Une silhouette se dessine sur le bas côté. Une autostoppeuse en mini-short lève un pouce désespéré. Et là, tu te dis: « pourquoi pas? » Tu mets les warnings et ouvre la porte côté passager. L’autostoppeuse s’y engouffre en même temps qu’une odeur de lait fraise. Elle ne parle même pas le français. Ses yeux mouillés, façon héroïne de manga, sont suppliants. Ses boucles blondes caressent son décolleté. Elle essaie de te dire quelque chose dans son patois elfique. Tu restes silencieux. Elle se met à hurler sans raison. Tu lui demandes de se calmer. Elle refuse… puis perd connaissance comme une poupée à court de piles.

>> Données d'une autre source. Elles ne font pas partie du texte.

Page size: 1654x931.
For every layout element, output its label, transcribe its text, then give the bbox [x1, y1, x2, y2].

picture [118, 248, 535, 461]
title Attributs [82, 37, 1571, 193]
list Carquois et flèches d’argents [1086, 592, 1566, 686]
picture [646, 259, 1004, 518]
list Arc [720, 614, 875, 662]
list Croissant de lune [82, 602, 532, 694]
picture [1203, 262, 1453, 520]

Tu fais demi-tour dans un crissement de pneus: direction les urgences. « Mais pourquoi je me suis arrêté, putain? » Tu arrives en même temps qu’une ambulance: un des infirmiers comprend la situation et vient t’aider à déposer la fée viking sur un brancard. Une équipe se charge de la patiente pendant qu’une infirmière antillaise te guide vers la salle d’attente. « Mais pourquoi je me suis arrêté, putain? » 15 minutes interminables. Un docteur fait son apparition, le sourire aux lèvres. Il tente de te rassurer: « Elle a eu un malaise. Rien de bien surprenant pour une femme enceinte ». Cette nouvelle aurait du te calmer. Mais ce satané doc avait prononcé la parole de trop: « félicitations ».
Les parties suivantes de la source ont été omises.